- Data shown
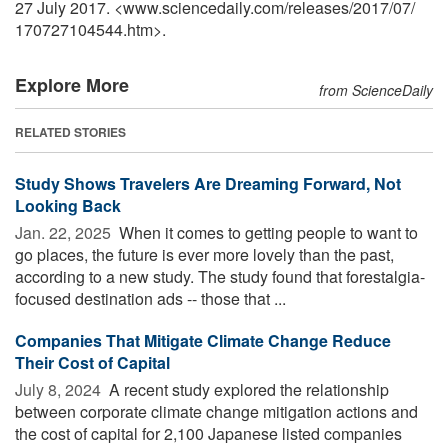
27 July 2017. <www.sciencedaily.com
/
releases
/
2017
/
07
/
170727104544.htm>.
Explore More
from ScienceDaily
RELATED STORIES
Study Shows Travelers Are Dreaming Forward, Not
Looking Back
Jan. 22, 2025 
When it comes to getting people to want to
go places, the future is ever more lovely than the past,
according to a new study. The study found that forestalgia-
focused destination ads -- those that ...
Companies That Mitigate Climate Change Reduce
Their Cost of Capital
July 8, 2024 
A recent study explored the relationship
between corporate climate change mitigation actions and
the cost of capital for 2,100 Japanese listed companies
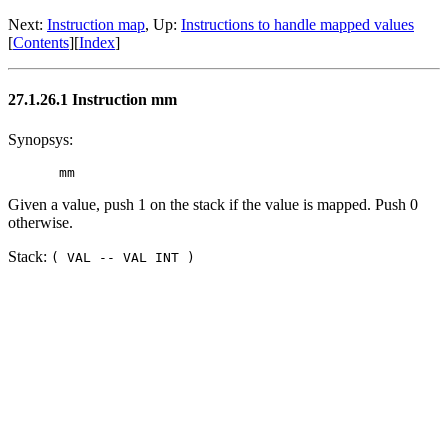
Next:
Instruction map
, Up:
Instructions to handle mapped values
[
Contents
][
Index
]
27.1.26.1 Instruction mm
Synopsys:
Given a value, push 1 on the stack if the value is mapped. Push 0
otherwise.
Stack:
( VAL -- VAL INT )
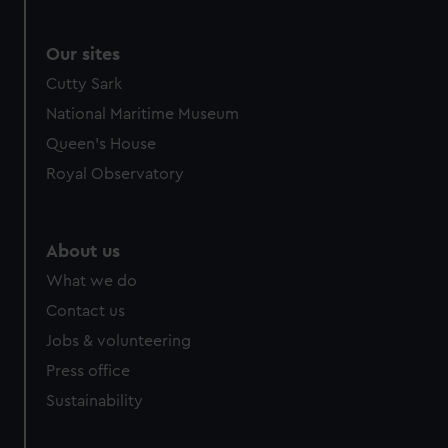
Our sites
Cutty Sark
National Maritime Museum
Queen's House
Royal Observatory
About us
What we do
Contact us
Jobs & volunteering
Press office
Sustainability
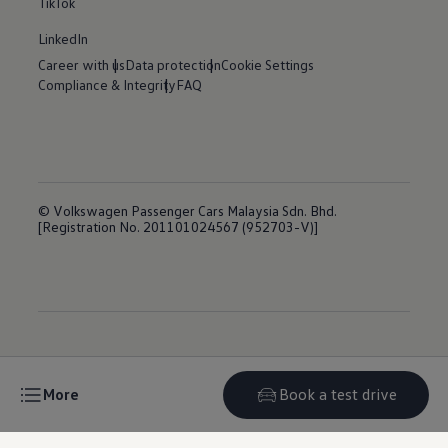
TikTok
LinkedIn
Career with us
Data protection
Cookie Settings
Compliance & Integrity
FAQ
© Volkswagen Passenger Cars Malaysia Sdn. Bhd.
[Registration No. 201101024567 (952703-V)]
More
Book a test drive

- Directions for this task
Locate each line in the records that contains the word "mapped" and copy those lines. Matching is case-sensitive.

- Completed task
Instructions to handle mapped values
Given a value, push 1 on the stack if the value is mapped. Push 0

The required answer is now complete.